Later, in an interview with Newsmax, Trump claimed that Harris “destroyed the city of San Francisco”, although she left her job as district attorney in 2011, calling it “the worst of all”.
“Kamala Harris is as weak, failed and incompetent as Joe Biden — and she's also dangerously liberal,” the Trump campaign said in a statement. “Not only does Kamala have to defend her support of Joe Biden's failed agenda for the past four years, but she also has to answer for her own horribly low crime rate in California.”
Trump has a long history of particularly scathing and personal attacks against women, from former Fox News host Megyn Kelly to his 2016 primary opponent Carly Fiorina to New York Attorney General Letitia James, who successfully sued him and his company for fraud.

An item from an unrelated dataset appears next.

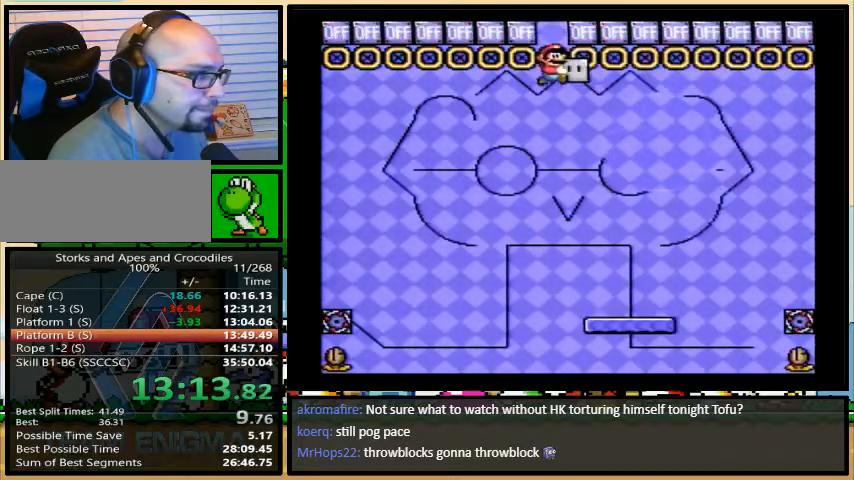
{"buttons": ["B", "Y", "DPAD_LEFT"], "events": [[33, "DPAD_LEFT", "down"], [33, "DPAD_RIGHT", "up"], [200, "DPAD_LEFT", "up"], [400, "B", "down"], [400, "DPAD_LEFT", "down"]]}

In a sign of things to come, Trump took a jab at Harris' poor performance in the 2020 Democratic primary in a Fourth of July message on his Truth social network, adding, “That doesn't mean she's not a 'highly talented' politician! Just ask her mentor, San Francisco's Big Willie Brown. Harris dated Brown in the mid-1990s.
Strong, intelligent women who attack him seem to especially get under Trump's skin, said Stephanie Grisham, a 2016 campaign aide who served as Trump's White House press secretary for a time before parting ways with him after the attack on 6 Jan 2021. US Capitol.
“He's going to get a real rise out of him,” Grisham predicted, noting that when Trump is attacked, “he hits 1,000 times harder.” He can't help himself.”
As for women, she added: “His goal is to attack looks and call women stupid. It's his goal and I don't expect it to be any different.”
Rep. Maxine Waters of California, who is a prominent member of the Congressional Black Caucus and was among the first Democrats to stand up to Trump, said she is well prepared for what lies ahead as Republicans pivot their campaign toward Harris.
“The first thing I'm thinking about is the attacks that are going to come from Trump, the right wing of MAGA — which has already started,” Waters told the AP. “They're going to be ugly, they're going to be mean.”
She predicted that approach could backfire on Trump.
“The danger is that he's so arrogant and egotistical that he'll step on women and it backfires,” she said.
The momentum could increase on the debate stage if Trump goes through with the Harris debate, as he said Thursday he would.
Republican pollster Neil Newhouse said Trump was unlikely to debate Harris the same way he debated Biden — or the same way he debated another challenger, Democrat Hillary Clinton, in 2016.
“I don't think Trump can approach a debate against Kamala Harris with the same tone that he approached a debate with Hillary Clinton. Kamala Harris doesn't have the negatives of Hillary and is a relatively new political face,” he said. “Caution may be in order.